Table 4 Self-supervised learning of ButterflyNet on the pretext task with different combinations of loss tuning parameters (Left) and the corresponding flow segmentation performances after supervised fine-tuning with labelled data on those models (Right)
Table 5 Self-supervised learning of U-Net 3+ on the pretext task with different combinations of loss tuning parameters (Left) and the corresponding flow segmentation performances after supervised fine-tuning with labelled data on those models (Right)

In the model SSM-Butterfly-05, binary cross-entropy loss has been ignored (\(\omega =0\)) in order to have only contrastive loss as proposed in the original SimCLR architecture (Chen et al. 2020). Even though such network initialisation with the original SimCLR strategy is still outperforming as shown in the last line of Table 4, the best flow segmentation performance has been accomplished after the network initialisation with SSM-Butterfly-02 where the contrastive and binary cross-entropy losses have been summed with different weights, \(\beta =0.1\), \(\omega =0.9\), respectively.

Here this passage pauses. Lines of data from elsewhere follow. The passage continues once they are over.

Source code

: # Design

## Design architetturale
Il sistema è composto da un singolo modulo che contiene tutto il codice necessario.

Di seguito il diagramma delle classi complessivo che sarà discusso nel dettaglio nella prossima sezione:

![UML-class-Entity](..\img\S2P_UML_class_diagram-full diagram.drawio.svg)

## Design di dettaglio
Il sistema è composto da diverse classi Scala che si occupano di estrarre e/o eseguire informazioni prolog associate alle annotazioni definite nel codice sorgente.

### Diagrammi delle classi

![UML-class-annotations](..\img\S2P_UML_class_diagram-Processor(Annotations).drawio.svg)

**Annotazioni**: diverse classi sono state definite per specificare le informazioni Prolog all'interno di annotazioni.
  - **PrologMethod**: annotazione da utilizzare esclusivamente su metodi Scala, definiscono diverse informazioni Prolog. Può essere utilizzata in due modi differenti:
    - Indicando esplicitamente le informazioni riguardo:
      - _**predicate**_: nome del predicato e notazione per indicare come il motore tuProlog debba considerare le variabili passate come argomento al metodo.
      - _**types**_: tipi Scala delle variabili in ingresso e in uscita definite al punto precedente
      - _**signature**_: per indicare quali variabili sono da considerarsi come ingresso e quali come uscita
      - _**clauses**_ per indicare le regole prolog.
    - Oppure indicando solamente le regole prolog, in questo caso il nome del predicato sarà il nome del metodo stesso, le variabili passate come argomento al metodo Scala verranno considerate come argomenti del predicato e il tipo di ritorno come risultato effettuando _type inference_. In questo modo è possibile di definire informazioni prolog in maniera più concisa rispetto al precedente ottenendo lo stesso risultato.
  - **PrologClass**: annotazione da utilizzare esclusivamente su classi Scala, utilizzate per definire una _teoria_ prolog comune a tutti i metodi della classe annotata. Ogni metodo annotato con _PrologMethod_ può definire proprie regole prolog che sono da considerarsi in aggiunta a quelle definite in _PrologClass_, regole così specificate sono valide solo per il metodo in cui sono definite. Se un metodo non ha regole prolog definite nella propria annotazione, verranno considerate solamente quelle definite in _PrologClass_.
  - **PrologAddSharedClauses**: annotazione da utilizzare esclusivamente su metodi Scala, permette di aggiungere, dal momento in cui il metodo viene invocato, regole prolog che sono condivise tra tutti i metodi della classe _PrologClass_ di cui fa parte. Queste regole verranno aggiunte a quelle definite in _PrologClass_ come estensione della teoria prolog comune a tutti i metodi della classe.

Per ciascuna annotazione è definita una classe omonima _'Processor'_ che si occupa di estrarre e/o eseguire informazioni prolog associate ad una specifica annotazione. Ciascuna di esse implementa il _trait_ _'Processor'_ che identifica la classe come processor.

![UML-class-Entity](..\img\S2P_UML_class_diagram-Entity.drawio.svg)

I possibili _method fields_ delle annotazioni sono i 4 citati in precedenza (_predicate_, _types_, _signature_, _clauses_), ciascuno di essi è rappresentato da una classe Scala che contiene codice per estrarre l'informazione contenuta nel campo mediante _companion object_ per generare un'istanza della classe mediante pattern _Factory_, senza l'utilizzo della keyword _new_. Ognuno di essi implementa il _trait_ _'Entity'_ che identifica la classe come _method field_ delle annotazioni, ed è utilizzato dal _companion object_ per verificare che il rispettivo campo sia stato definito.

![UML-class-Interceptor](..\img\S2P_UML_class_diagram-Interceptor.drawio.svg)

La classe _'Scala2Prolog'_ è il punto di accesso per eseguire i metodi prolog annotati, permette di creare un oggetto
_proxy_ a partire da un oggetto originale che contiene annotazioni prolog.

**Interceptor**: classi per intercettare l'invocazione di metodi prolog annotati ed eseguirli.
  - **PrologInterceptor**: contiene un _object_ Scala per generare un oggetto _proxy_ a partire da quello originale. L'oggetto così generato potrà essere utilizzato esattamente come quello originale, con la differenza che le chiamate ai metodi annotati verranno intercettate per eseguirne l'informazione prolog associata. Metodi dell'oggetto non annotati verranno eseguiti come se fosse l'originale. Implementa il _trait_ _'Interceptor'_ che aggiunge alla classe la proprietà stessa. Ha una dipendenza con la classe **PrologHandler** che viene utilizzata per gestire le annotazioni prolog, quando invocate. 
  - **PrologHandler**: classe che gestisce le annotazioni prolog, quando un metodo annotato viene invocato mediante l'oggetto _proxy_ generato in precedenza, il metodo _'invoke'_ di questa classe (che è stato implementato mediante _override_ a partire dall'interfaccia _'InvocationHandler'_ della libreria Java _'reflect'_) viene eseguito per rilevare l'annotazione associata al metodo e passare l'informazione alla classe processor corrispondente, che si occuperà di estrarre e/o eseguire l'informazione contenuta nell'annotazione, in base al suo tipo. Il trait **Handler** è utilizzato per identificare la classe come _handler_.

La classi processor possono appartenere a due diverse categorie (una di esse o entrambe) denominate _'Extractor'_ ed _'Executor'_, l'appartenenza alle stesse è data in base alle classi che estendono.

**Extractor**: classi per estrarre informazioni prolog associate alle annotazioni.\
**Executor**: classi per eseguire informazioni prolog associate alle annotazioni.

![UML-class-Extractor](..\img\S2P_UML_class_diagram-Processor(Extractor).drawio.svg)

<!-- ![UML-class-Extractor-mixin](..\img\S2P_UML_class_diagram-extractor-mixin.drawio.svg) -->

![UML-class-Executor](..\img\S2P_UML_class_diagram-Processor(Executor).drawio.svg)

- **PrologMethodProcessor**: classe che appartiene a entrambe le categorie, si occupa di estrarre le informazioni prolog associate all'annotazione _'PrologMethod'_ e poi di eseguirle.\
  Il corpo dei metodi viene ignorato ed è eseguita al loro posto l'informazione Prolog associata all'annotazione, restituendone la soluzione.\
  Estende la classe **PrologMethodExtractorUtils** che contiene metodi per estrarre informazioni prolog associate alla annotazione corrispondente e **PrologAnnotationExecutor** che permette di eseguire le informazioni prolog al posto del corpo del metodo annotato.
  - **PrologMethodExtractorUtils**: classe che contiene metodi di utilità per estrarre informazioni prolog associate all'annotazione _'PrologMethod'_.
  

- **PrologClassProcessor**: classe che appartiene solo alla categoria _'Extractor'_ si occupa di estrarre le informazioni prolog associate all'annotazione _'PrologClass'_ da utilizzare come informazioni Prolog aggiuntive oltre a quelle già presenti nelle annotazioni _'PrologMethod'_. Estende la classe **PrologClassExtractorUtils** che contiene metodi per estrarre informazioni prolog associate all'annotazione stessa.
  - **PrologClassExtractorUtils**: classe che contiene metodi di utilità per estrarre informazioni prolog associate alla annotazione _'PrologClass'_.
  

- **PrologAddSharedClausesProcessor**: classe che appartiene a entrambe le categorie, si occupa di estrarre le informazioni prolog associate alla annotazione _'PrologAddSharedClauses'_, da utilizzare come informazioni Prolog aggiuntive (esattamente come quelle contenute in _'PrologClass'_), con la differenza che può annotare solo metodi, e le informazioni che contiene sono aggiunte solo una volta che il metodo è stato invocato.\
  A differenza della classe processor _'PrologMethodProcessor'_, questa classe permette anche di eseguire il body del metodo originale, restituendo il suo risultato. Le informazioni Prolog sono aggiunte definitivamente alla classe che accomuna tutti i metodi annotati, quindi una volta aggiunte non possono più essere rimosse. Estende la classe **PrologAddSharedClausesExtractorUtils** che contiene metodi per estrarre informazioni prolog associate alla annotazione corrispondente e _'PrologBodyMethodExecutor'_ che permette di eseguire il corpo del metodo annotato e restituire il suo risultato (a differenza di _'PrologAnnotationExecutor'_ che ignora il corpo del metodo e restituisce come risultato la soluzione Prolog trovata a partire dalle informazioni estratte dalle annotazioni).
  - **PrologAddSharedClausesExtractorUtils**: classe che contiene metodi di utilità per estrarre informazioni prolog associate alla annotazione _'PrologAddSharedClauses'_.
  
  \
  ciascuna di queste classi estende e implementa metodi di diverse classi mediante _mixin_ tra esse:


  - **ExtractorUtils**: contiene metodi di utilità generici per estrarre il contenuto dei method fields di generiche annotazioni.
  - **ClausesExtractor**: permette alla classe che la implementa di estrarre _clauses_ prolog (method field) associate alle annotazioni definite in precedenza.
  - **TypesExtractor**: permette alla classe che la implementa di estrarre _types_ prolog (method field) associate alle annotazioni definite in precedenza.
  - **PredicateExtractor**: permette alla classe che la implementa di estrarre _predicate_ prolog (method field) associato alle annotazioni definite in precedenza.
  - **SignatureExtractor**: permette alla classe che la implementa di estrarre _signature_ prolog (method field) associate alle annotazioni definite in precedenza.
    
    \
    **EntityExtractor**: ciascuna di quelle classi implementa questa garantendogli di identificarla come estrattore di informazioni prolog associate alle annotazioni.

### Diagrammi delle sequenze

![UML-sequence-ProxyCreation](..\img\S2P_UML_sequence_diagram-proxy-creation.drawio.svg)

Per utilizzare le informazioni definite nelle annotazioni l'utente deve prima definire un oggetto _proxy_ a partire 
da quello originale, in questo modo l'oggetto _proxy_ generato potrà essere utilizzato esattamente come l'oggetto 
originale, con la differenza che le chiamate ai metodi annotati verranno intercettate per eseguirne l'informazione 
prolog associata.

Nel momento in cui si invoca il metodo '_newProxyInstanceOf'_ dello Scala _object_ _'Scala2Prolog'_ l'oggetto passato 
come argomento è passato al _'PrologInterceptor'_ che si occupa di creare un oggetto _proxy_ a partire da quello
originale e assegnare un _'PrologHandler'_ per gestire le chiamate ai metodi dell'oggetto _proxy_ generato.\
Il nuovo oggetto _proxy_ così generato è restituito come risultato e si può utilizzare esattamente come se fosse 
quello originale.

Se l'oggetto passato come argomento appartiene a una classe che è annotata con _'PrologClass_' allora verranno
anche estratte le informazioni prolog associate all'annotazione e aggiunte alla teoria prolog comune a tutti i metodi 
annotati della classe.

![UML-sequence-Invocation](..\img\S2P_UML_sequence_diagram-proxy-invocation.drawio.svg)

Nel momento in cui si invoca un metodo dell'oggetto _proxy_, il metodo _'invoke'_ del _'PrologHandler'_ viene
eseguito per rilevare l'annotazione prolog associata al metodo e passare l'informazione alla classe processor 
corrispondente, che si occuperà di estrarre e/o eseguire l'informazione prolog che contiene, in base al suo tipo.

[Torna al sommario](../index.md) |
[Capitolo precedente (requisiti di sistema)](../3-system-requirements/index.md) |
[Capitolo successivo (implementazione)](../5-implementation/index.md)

When the supervised fine-tuning has been conducted for another benchmark network, U-Net 3+ Huang et al. (2020), the similar patterns occurred as summarised in Table 5, which means that flow segmentation performs best when \(\beta =0.1\) and \(\omega =0.9\) for self-supervised learning losses. It is also worth mentioning that the SSM-Butterfly-02 and SSM-UNet3+-02 which are subject to those same \(\beta\) and \(\omega\) value have led to the minimum loss in the pretext task learning, proving that the combination of contrastive and binary cross entropy losses in SimCLR provides better self-supervision than original SimCLR.

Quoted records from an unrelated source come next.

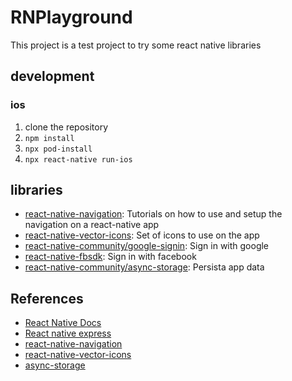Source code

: # RNPlayground

This project is a test project to try some react native libraries

## development

### ios

1. clone the repository
2. `npm install`
3. `npx pod-install`
4. `npx react-native run-ios`

## libraries

- [react-native-navigation](https://reactnavigation.org/): Tutorials on how to use and setup the navigation on a react-native app
- [react-native-vector-icons](react-native-vector-icons): Set of icons to use on the app
- [react-native-community/google-signin](https://github.com/react-native-community/google-signin): Sign in with google
- [react-native-fbsdk](https://github.com/facebook/react-native-fbsdk): Sign in with facebook
- [react-native-community/async-storage](@react-native-community/async-storage): Persista app data

## References

- [React Native Docs](https://reactnative.dev/docs/getting-started.html)
- [React native express](http://www.reactnativeexpress.com/)
- [react-native-navigation](https://reactnavigation.org/)
- [react-native-vector-icons](https://github.com/oblador/react-native-vector-icons)
- [async-storage](@react-native-community/async-storage)
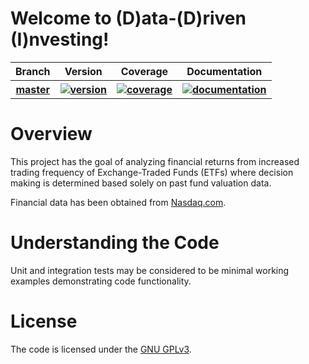 # Welcome to (D)ata-(D)riven (I)nvesting!

<table>
	<tr>
		<th>Branch</th>
		<th>Version</th>
		<th>Coverage</th>
		<th>Documentation</th>
	</tr>
	<tr>
		<th>
			<a href="https://github.com/PhilipZwanenburg/DDI/tree/master">
				master
			</a>
		</th>
		<th>
			<a href="https://badge.fury.io/">
				<img src="https://badge.fury.io/gh/PhilipZwanenburg%2FDDI.svg"
				     title="version">
			</a>
		</th>
		<th>
			<a href="https://codecov.io/gh/PhilipZwanenburg/DDI/branch/master">
				<img src="https://codecov.io/gh/PhilipZwanenburg/DDI/branch/master/graph/badge.svg"
				     title="coverage">
			</a>
		</th>
		<th>
			<a href="https://codedocs.xyz/PhilipZwanenburg/DDI/">
				<img src="https://codedocs.xyz/PhilipZwanenburg/DDI.svg"
				     title="documentation">
			</a>
		</th>
	</tr>
</table>


# Overview

This project has the goal of analyzing financial returns from increased trading frequency of
Exchange-Traded Funds (ETFs) where decision making is determined based solely on past fund valuation
data.

Financial data has been obtained from [Nasdaq.com](http://www.nasdaq.com/symbol).

# Understanding the Code

Unit and integration tests may be considered to be minimal working examples demonstrating code
functionality.


# License

The code is licensed under the [GNU GPLv3](LICENSE.md).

Another important impact of self-supervised learning is the reduction in the network variance. For instance, while supervised learning of ButterflyNet has resulted in a standard deviation of \(\pm 1.65\) in IoU and \(\pm 1.01\) in SDC, the network initialisation with SSM-Butterfly-02 and supervised fine-tuning of ButterflyNet has suppressed those values to \(\pm 1.39\) for IoU metric and \(\pm 0.77\) for SDC metric as demonstrated in Table 4. Similarly, using SSM-UNet3+-02 for network initialisation has reduced the standard deviation of IoU from \(\pm 3.23\) to \(\pm 1.97\) and of SDC from \(\pm 1.87\) to \(\pm 1.13\) for U-Net 3+-based flow segmentation as summarised in Table 5. Such reduction implies that self-supervised learning improves not only the segmentation performance but also the consistency in different predictions by reducing the risk of overfitting caused by the presence of a limited number of ground-truth data in the supervised training.

7 Conclusions

In this paper, we handled the automatic separation of different flow regions over flight-wings and stabilisers using the thermographic flow observations and applying deep learning techniques, because detection of flow distribution has crucial importance for optimising the wing & stabiliser geometry and improving the flight efficiency. Since the laminar-turbulent flow measurements are usually exposed to high noise and variance across different thermographic observations, the existing efforts for the automation of flow localisation in the literature had lack of reproducibility, or they only achieved semi-automation with a strong dependency on human experts for guidance and correction. To overcome such difficulties, we introduced a novel encoder-decoder architecture, namely ButterflyNet, for the automatic segmentation of flow regions. In order to compensate for the lack of manually labelled data caused by the time-consuming nature of analysis on IR thermography samples, we customised a self-supervised strategy and, in this way, we benefited from diverse sets of raw thermographic observations to improve the robustness of flow segmentation. The proposed approach achieved \(97.34\%\) pixel accuracy and \(91.17\%\) intersection-over-union in the automatic separation of laminar flow regions from the remaining regions.

The future study could extend this approach to detect other flow phenomena (e.g. Tollmien- Schlichting or Cross-Flow-Transition) as well as to separate automatically laminar and turbulent flow regions with coordinate points after re-labelling the data accordingly, such as by including the reference coordinate markers into the training process.